12/07/2016

Almas danificadas

Garota tomando café na cozinha

O cheiro de café fresco invadia minha narina e me fazia lembrar de quando minhas mãe acordava cedo para preparar o café da manhã para mim e para meu pai. Não sei bem quem o estava fazendo no momento, mas tinha certeza que não poderia ser minha mãe e nem meu pai, pois ambos estavam mortos fazia anos.

Fecho os olhos permitindo-me voltar no tempo por alguns instantes. Vejo o sorriso caloroso da minha mãe e automaticamente meus lábios se abrem em um sorriso prazeroso. Seus cabelos castanhos caem como cascatas por suas costas e ela se reclina para beijar minha testa carinhosamente como sempre fizera.

O barulho vindo da cozinha me faz voltar ao presente e sair de meus devaneios imediatamente. Sinto uma lágrima escorrendo pelo meu rosto e suspiro. “O que aconteceu na noite passada?” me pergunto em pensamento. Quase que instantaneamente flashes dos acontecimentos da noite surgem em minha mente.

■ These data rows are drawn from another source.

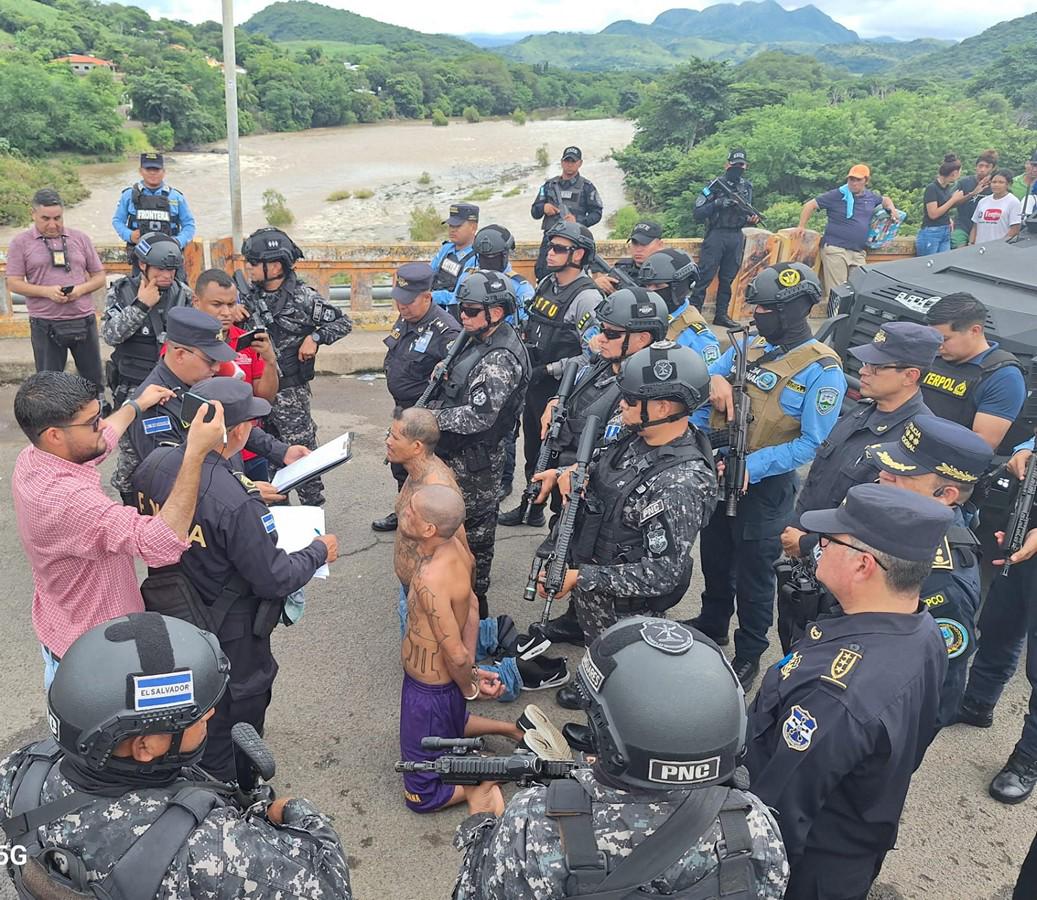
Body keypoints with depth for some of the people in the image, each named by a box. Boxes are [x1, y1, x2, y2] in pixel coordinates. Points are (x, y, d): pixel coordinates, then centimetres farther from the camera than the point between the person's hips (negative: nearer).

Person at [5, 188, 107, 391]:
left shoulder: (79, 238, 9)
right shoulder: (21, 243, 3)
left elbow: (99, 277, 10)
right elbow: (14, 283, -1)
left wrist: (81, 289, -10)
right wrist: (47, 291, -17)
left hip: (84, 320, 2)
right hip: (45, 325, -1)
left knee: (93, 378, 10)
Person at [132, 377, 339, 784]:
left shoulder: (153, 464, -14)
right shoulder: (236, 503, -36)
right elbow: (275, 580, -26)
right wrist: (318, 551, -7)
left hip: (170, 618, 7)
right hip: (228, 639, -7)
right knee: (236, 728, 20)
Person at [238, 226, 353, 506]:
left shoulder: (302, 297, -12)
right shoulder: (252, 296, 5)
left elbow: (343, 322, -7)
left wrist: (315, 338, -17)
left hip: (289, 390, -6)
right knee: (268, 450, 16)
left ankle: (313, 507, 10)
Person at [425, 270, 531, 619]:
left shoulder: (500, 359, -25)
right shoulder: (478, 340, 7)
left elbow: (477, 417, -30)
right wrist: (430, 405, 2)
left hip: (474, 462, -9)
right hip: (458, 454, 9)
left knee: (473, 528, 5)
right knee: (465, 522, 22)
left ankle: (475, 601, 20)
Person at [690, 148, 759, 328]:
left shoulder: (747, 187, 12)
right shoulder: (716, 185, -6)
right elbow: (697, 213, -10)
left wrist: (752, 218, -1)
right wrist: (717, 203, -22)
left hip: (737, 237, 5)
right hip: (716, 235, -5)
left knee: (728, 278, 10)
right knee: (704, 276, -8)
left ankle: (721, 314, 17)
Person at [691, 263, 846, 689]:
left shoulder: (823, 371, -17)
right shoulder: (750, 346, 3)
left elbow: (811, 443, -21)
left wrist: (750, 467, -27)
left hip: (763, 486, -6)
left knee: (753, 574, 9)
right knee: (715, 558, 22)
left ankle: (749, 654, 28)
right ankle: (711, 625, 45)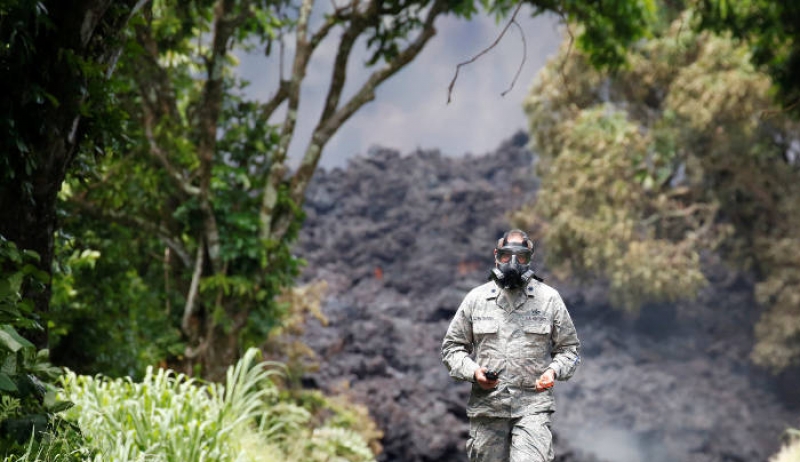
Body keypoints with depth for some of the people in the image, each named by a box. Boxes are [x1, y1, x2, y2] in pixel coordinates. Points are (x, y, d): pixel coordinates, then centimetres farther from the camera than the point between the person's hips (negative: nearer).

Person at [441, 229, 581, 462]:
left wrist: (554, 371, -8)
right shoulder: (476, 299, 8)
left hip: (533, 407, -2)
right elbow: (452, 347, 12)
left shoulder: (549, 298, 7)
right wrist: (473, 371, -8)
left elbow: (569, 348, 13)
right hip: (486, 406, 2)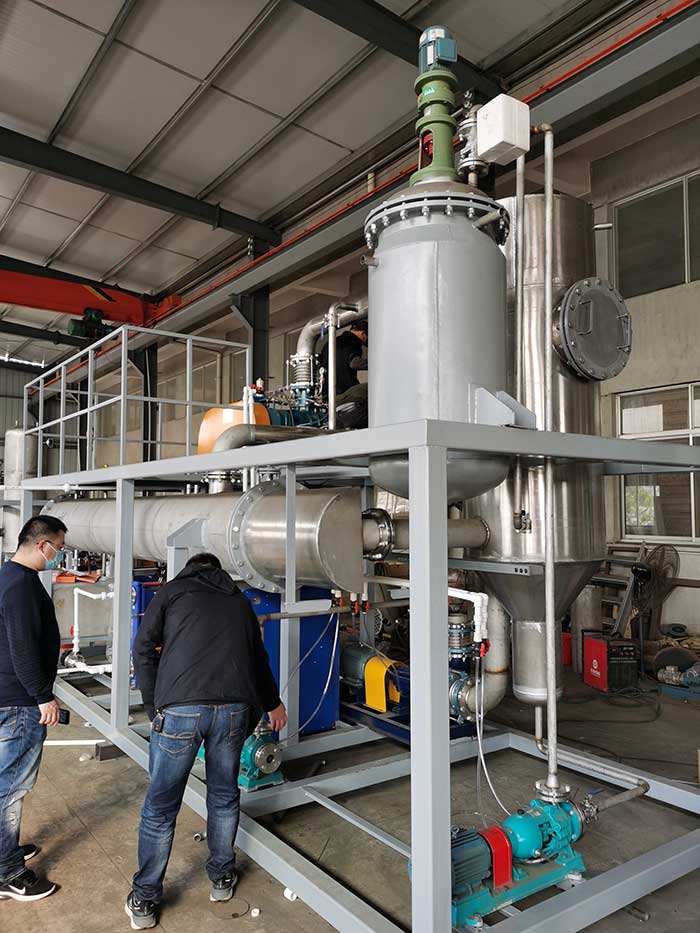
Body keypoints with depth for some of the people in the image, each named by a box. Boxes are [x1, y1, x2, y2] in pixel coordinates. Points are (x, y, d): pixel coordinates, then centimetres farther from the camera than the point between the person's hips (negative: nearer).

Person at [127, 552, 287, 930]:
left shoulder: (173, 590, 14)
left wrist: (154, 709, 15)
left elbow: (144, 649, 7)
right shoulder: (238, 600, 23)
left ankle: (144, 900, 26)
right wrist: (272, 703, 47)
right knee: (224, 796, 22)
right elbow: (258, 658, 33)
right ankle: (222, 878, 38)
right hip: (234, 708, 3)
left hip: (179, 708, -3)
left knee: (160, 807, 13)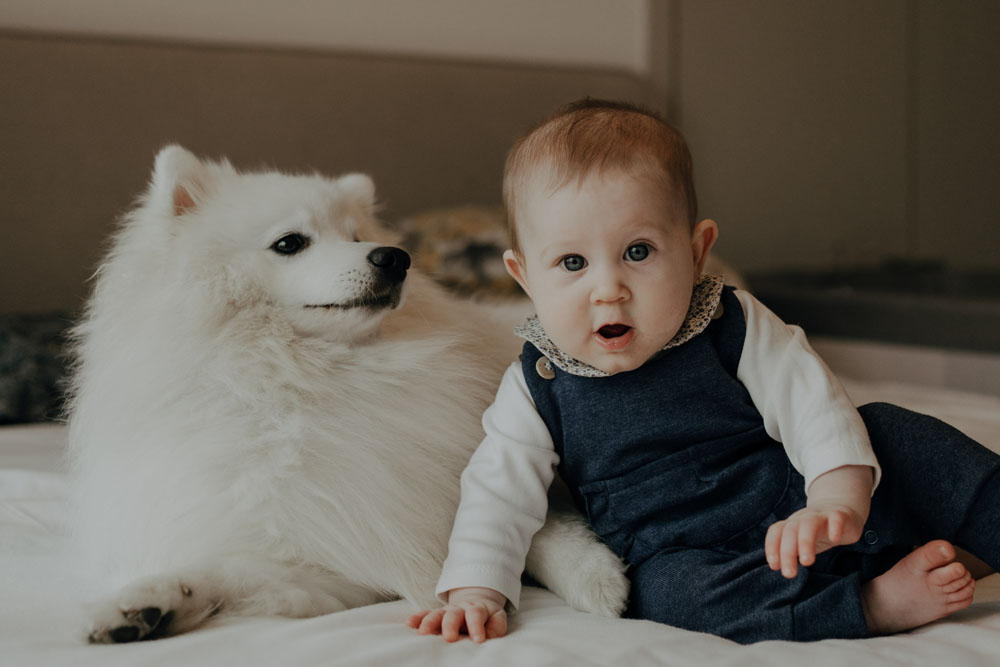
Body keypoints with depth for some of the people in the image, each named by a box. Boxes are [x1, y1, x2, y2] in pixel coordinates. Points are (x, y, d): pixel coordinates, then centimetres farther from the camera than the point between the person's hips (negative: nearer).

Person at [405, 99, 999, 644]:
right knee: (668, 589, -35)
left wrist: (839, 498, -31)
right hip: (692, 554, -1)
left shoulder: (734, 328, -9)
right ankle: (875, 603, -35)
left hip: (799, 514, 1)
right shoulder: (538, 391, -7)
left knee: (892, 435, -17)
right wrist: (474, 589, -19)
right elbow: (500, 491, -5)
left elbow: (811, 399, -13)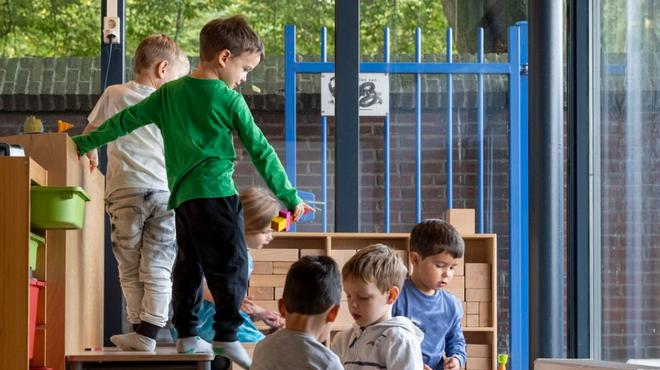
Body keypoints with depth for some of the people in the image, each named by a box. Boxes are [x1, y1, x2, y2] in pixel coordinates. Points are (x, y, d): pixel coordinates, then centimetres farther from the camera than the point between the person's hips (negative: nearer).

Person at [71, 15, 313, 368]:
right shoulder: (230, 101, -4)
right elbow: (260, 151, -3)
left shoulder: (169, 93, 10)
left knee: (188, 264, 14)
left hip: (181, 194, 6)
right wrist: (289, 196, 2)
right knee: (231, 264, -5)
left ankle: (186, 334, 15)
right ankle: (226, 336, -11)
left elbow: (127, 120, 12)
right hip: (215, 193, -6)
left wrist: (85, 143, 23)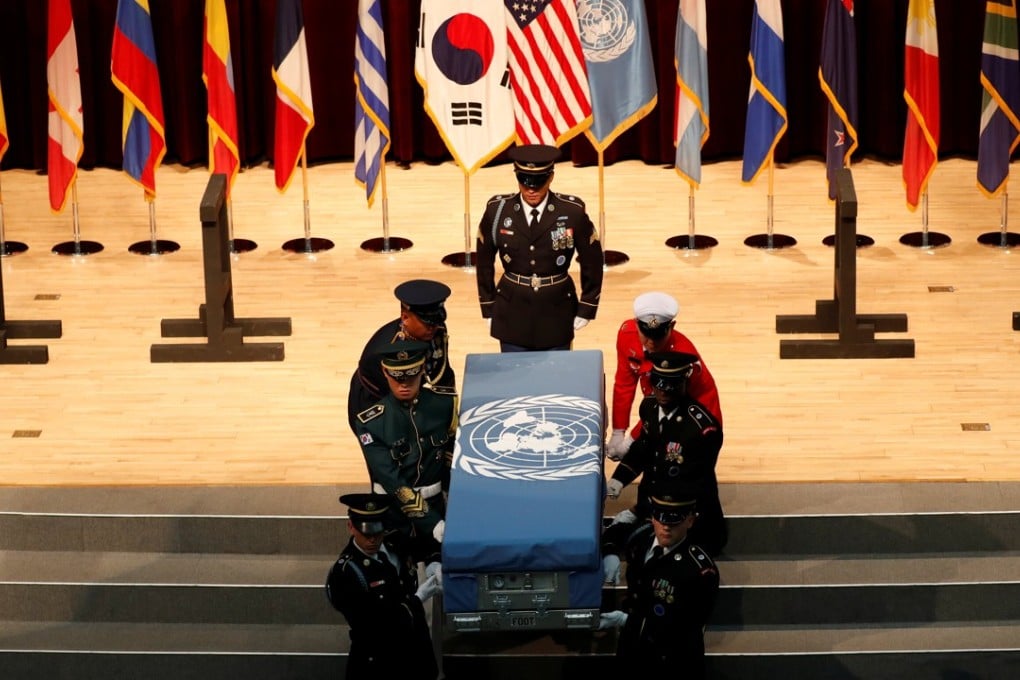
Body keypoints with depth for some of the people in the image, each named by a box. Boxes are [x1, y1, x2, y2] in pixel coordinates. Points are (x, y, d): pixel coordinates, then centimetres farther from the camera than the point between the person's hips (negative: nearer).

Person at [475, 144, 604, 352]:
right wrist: (488, 309, 7)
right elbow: (484, 262, 5)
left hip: (557, 316, -1)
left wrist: (586, 310, 3)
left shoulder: (572, 212, -11)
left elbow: (592, 262, 1)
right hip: (512, 316, 1)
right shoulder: (497, 210, -8)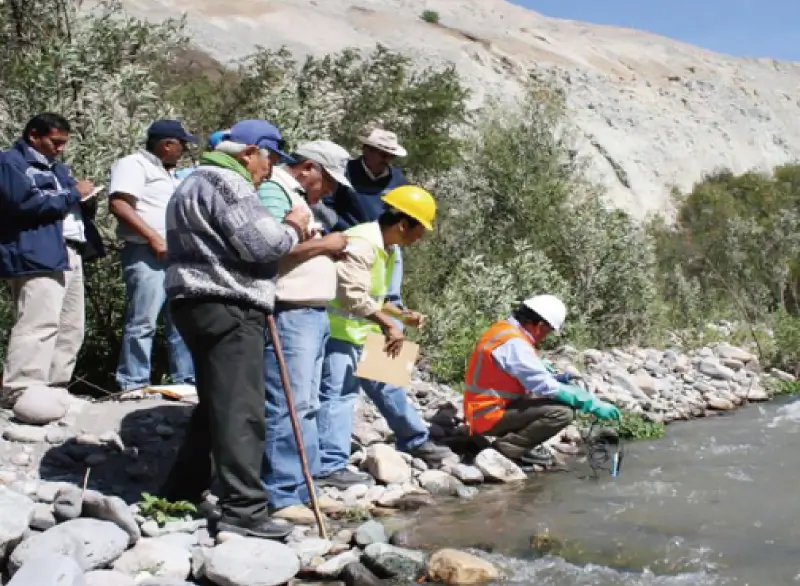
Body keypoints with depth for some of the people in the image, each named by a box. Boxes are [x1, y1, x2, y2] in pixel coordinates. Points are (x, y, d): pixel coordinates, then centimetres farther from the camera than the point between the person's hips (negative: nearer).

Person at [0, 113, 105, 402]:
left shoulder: (58, 168, 27)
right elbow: (27, 203, -15)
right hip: (38, 256, -9)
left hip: (71, 255, 9)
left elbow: (78, 207, 32)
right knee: (38, 326, -17)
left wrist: (88, 199, 8)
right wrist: (73, 194, -7)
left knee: (70, 328, 6)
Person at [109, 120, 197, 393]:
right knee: (142, 323, -10)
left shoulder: (168, 173, 25)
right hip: (146, 255, -9)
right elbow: (118, 205, -16)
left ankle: (186, 381, 13)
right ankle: (133, 386, -7)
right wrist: (154, 239, -20)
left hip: (176, 256, 9)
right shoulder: (134, 164, -4)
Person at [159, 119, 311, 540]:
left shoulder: (199, 181, 24)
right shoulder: (226, 183, -11)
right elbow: (259, 244, -20)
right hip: (228, 308, -11)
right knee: (240, 410, -12)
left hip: (202, 303, 11)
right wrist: (292, 228, -1)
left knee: (215, 404, 18)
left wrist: (286, 230, 10)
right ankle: (243, 510, -14)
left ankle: (181, 491, 25)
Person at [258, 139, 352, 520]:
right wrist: (323, 243, -11)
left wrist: (329, 249, 8)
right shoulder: (272, 191, -9)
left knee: (306, 406, 12)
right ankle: (280, 498, -7)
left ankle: (301, 489, 18)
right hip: (289, 315, -11)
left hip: (313, 315, 11)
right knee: (287, 407, -10)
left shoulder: (296, 196, 23)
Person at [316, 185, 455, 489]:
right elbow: (352, 295, -30)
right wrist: (387, 324, -27)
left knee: (388, 388, 19)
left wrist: (401, 314, 12)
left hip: (364, 335, 10)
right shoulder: (360, 243, -22)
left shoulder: (384, 248, 12)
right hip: (340, 332, -10)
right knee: (338, 395, -11)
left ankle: (416, 441, 34)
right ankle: (329, 467, -9)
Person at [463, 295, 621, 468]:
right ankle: (510, 446, -10)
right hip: (490, 415, -10)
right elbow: (548, 388, -25)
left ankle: (510, 436, 8)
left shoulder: (506, 330, 8)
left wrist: (558, 378, 6)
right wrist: (594, 405, -21)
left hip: (488, 408, 10)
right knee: (562, 412, -21)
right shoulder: (514, 343, -23)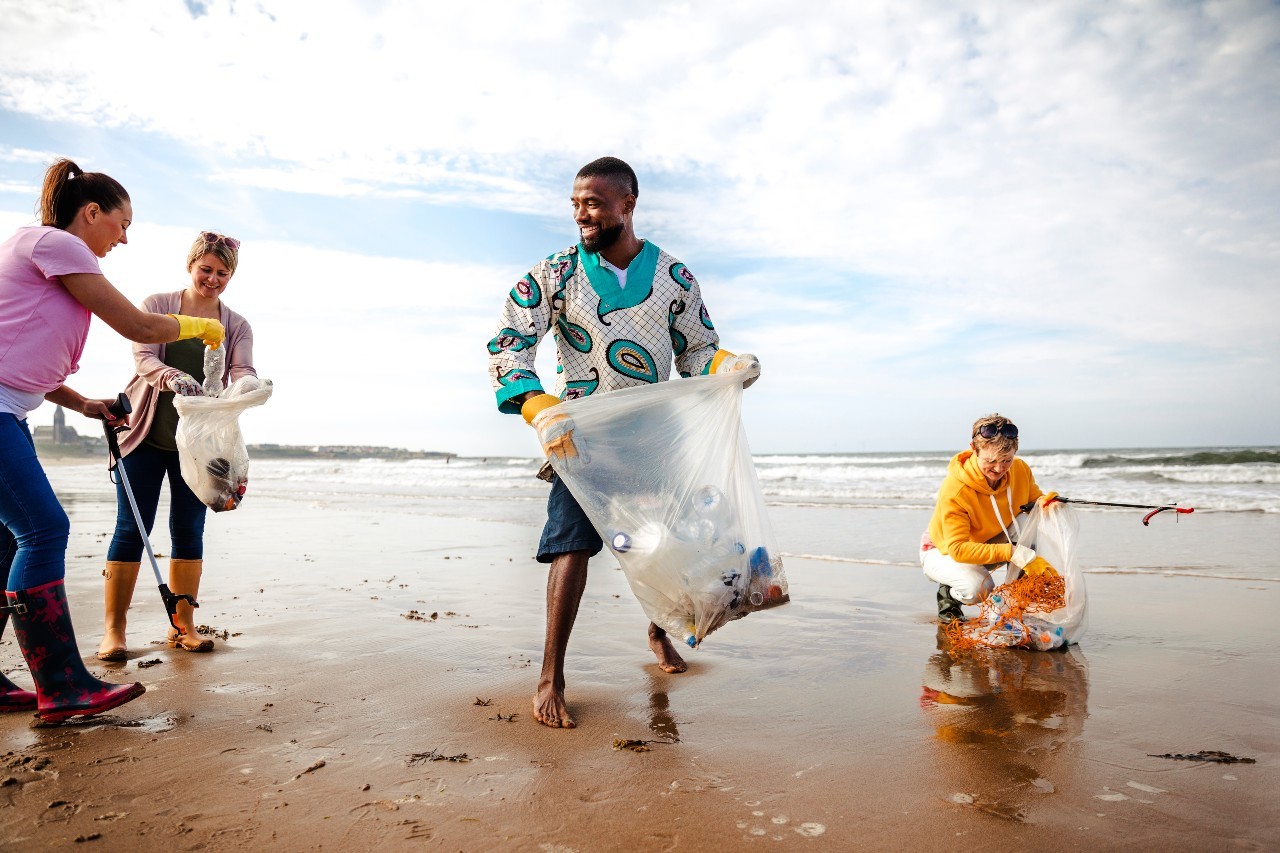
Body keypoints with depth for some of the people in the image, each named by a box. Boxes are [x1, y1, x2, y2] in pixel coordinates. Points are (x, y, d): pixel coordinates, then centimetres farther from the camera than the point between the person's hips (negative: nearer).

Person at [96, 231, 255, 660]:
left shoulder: (237, 326, 7)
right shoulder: (156, 305, 1)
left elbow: (244, 373, -9)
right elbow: (143, 358, -13)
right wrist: (173, 377, -35)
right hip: (146, 435, -2)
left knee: (189, 531, 5)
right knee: (130, 530, -2)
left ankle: (183, 627, 13)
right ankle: (113, 630, 5)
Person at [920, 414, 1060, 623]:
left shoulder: (1020, 470, -17)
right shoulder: (955, 489, -35)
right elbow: (958, 548, -37)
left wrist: (1046, 502, -28)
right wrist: (1015, 554, -46)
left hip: (991, 542, 5)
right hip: (944, 551, -5)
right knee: (979, 587, -36)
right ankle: (947, 595, 0)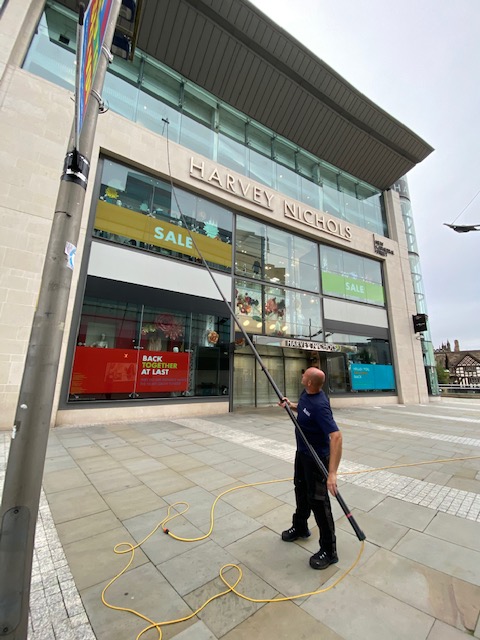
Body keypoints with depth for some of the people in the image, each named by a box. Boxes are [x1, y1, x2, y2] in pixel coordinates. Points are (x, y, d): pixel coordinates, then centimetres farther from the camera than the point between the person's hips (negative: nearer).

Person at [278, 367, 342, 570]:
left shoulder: (320, 405, -35)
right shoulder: (306, 393, -8)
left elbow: (336, 436, -40)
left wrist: (332, 472, -43)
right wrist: (290, 405, -2)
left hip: (316, 458, -9)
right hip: (302, 452, 9)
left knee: (317, 500, 5)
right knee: (301, 490, 26)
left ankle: (329, 551, 27)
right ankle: (300, 527, 49)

— Preciso parar de beber. — resmungo espreguiçando meu corpo.

Levanto da cama indo até meu banheiro e me olho no espelho. Estou um caco. Meu rosto está pálido e amassado, meu cabelo está embolado e para ser sincera pareço ter sido atropelada por um caminhão. Xingo baixinho e abro a torneira colocando minhas mãos em concha embaixo da água. Jogo a água gelada em meu rosto para despertar mais rápido e escovo meus dentes. Volto para meu quarto e fico protelando se devo descobrir quem trouxe para passar a noite em casa ou se finjo não saber que havia mais alguém na casa. De qualquer maneira terei que me livrar do estranho que está em minha cozinha fazendo café da amanhã e não conheço maneira melhor do que ser direta e dizer que a noite passada foi um erro.

Sem querer perder a coragem saio do quarto indo até a cozinha, onde um homem de uns 26 anos está parado apreciando a vista da varanda dos fundos, o que faz com que ele esteja de costas para mim. Ele veste apenas uma calça jeans sem camisa. Mesmo de costas dá pra ver que seu corpo é bem definido. Balanço a cabeça para me livrar das imagens que começam a invadir minha cabeça e pigarreio para chamar sua atenção.

O homem se vira. Está com uma caneca de café na mão e ao me ver esboça um sorriso que diria no mínimo encantado. Não gosto da forma como ele sorri e isso faz meu estômago se revirar. Tento parecer simpática e lhe digo bom dia enquanto me sento à mesa e me sirvo de um pouco de café. Antes de começar a falar tomo um longo gole que desce bem quente por minha garganta esquentando todo o meu corpo. Vejo-o se sentar em minha frente e dou um longo suspiro.

E então começo com meu discurso. Digo que não lembro de muito da noite passada e que não sou o tipo de mulher que sempre traz homens que conheceu na balada para casa. Ele concorda como se me conhecesse e diz que eu não deveria me sentir mal por ter gostado tanto dele que resolvi dormir com ele, pois ele também gostou de mim. Reviro os olhos com tais palavras e faço um esforço para não deixar de ser simpática. Volto a falar só que dessa vez sem fazer muita questão de me importar com sua opinião.

Lhe digo que a noite passada fora um erro e que não iria se repetir, então ele pergunta porque. Exasperada reviro os olhos novamente e suspiro. Explico que eu estava bêbada e por isso fiquei com ele e ainda o trouxe para minha casa, depois digo-lhe para terminar o café se vestir e sair, pois amigos meus estavam vindo e eu não queria contar-lhes sobre o que havia feito na noite anterior. Perplexo ele apenas deixa a caneca na mesa, volta ao meu quarto e veste a camisa. Sem dizer uma palavra ele sai pela porta da sala. Posso dizer que saiu porque consigo escutar a porta abrir e fechar com certa força.

Finalmente respiro aliviada deixando meus pensamentos vagarem para uma época em que eu não era essa mulher que sai, enche a cara, leva um desconhecido para casa e depois o expulsa no dia seguinte como se tudo fosse apenas parte da rotina. Eu era alguém melhor e talvez me arrependa por ter mudado.


Mas a verdade é que quando a alma de uma pessoa está muito danificada pelos sofrimentos do passado ela muda, é inevitável. Algumas pessoas se tornam frias com o tempo, outras passam a beber para esquecer o passado e algumas — como eu — simplesmente passam a fingir que não tem problema nenhum na vida, mas continuam sentindo-se vazias o tempo inteiro.